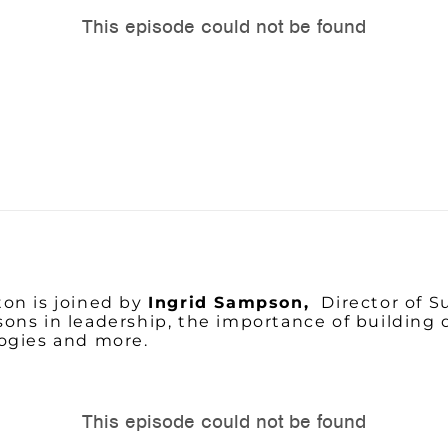
on is joined by
Ingrid Sampson,
Director of 
ssons in leadership, the importance of building 
logies and more.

☆ ☆ ☆ ☆

=== TASK STATEMENT ===
Write out the lines of text from all the records above exactly, and leave the pictures out of your answer.

=== ANSWER BELOW ===
on is joined by
Ingrid Sampson,
Director of 
ssons in leadership, the importance of building 
logies and more.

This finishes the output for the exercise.